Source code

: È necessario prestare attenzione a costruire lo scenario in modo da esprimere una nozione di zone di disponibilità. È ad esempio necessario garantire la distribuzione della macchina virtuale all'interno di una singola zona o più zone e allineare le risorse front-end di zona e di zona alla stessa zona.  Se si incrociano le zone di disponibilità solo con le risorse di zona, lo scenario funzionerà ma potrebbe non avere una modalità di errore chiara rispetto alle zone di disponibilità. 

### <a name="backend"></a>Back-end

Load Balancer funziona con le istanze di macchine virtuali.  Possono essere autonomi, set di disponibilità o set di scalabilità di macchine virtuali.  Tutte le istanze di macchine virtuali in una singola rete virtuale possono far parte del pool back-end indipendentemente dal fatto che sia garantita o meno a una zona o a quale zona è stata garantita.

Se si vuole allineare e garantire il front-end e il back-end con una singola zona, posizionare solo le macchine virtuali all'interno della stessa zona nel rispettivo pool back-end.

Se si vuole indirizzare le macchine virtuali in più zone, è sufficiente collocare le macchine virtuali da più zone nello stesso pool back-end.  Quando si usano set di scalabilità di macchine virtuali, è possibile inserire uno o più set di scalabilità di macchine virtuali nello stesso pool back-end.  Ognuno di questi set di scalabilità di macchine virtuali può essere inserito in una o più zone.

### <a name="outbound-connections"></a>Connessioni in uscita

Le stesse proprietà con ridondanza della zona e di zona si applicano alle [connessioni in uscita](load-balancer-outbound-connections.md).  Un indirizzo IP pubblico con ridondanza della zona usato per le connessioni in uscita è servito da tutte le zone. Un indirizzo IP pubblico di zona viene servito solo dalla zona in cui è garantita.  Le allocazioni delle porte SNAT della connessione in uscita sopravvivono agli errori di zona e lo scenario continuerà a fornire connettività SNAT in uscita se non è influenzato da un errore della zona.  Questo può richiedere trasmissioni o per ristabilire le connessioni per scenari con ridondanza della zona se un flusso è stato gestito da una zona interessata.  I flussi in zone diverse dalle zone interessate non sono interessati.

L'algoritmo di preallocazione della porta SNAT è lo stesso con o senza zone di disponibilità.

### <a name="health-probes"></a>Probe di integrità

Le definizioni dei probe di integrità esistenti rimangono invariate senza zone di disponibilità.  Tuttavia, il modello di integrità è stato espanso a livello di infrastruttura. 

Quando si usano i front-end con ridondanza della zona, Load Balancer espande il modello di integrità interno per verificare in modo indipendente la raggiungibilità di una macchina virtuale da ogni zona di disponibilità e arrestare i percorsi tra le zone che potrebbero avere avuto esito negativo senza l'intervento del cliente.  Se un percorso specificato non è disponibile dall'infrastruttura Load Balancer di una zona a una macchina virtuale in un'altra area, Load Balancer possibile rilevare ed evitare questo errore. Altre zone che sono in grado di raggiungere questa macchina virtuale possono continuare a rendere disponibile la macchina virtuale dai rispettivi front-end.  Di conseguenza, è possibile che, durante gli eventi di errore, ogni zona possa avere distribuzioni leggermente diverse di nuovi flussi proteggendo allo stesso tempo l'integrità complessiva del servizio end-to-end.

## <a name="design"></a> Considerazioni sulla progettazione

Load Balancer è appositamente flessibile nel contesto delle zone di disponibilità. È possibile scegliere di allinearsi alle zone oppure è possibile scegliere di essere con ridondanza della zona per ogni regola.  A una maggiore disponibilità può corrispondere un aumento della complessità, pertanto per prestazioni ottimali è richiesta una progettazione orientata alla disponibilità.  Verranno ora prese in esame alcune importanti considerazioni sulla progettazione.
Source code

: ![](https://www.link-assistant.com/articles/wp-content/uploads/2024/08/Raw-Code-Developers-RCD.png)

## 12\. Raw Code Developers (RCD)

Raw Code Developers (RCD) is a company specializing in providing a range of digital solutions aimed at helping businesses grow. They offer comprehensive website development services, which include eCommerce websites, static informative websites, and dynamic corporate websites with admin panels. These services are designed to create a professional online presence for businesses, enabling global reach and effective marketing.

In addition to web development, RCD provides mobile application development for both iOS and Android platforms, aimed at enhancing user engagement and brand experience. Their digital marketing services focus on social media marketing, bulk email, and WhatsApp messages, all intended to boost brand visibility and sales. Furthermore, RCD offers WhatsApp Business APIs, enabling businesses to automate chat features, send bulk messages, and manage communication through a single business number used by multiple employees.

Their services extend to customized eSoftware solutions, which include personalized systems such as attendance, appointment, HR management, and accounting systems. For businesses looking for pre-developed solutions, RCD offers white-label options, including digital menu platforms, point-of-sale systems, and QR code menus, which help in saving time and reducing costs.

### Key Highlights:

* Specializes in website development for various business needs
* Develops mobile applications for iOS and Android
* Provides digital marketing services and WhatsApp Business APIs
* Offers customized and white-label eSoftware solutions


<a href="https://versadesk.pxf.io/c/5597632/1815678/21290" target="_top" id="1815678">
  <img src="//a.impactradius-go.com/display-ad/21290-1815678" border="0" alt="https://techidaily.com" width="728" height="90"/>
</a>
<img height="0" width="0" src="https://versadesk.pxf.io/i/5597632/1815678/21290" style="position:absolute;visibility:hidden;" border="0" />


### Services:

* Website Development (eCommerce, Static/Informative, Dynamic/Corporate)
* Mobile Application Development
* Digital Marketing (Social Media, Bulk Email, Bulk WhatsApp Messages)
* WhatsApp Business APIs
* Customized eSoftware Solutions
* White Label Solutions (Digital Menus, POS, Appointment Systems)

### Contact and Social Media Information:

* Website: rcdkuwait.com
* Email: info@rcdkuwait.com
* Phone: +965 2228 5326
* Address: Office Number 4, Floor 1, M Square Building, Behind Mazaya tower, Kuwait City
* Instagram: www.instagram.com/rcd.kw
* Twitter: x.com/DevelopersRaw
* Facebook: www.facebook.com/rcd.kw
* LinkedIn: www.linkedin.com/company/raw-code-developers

++++

**ACTION ITEM**:
Can you reproduce, unchanged, the part of the records that opens with the line containing "L'algoritmo di preallocazione" and closes with the line containing "Le definizioni dei", both of those lines included?

**RESULT BELOW**:
L'algoritmo di preallocazione della porta SNAT è lo stesso con o senza zone di disponibilità.

### <a name="health-probes"></a>Probe di integrità

Le definizioni dei probe di integrità esistenti rimangono invariate senza zone di disponibilità.  Tuttavia, il modello di integrità è stato espanso a livello di infrastruttura. 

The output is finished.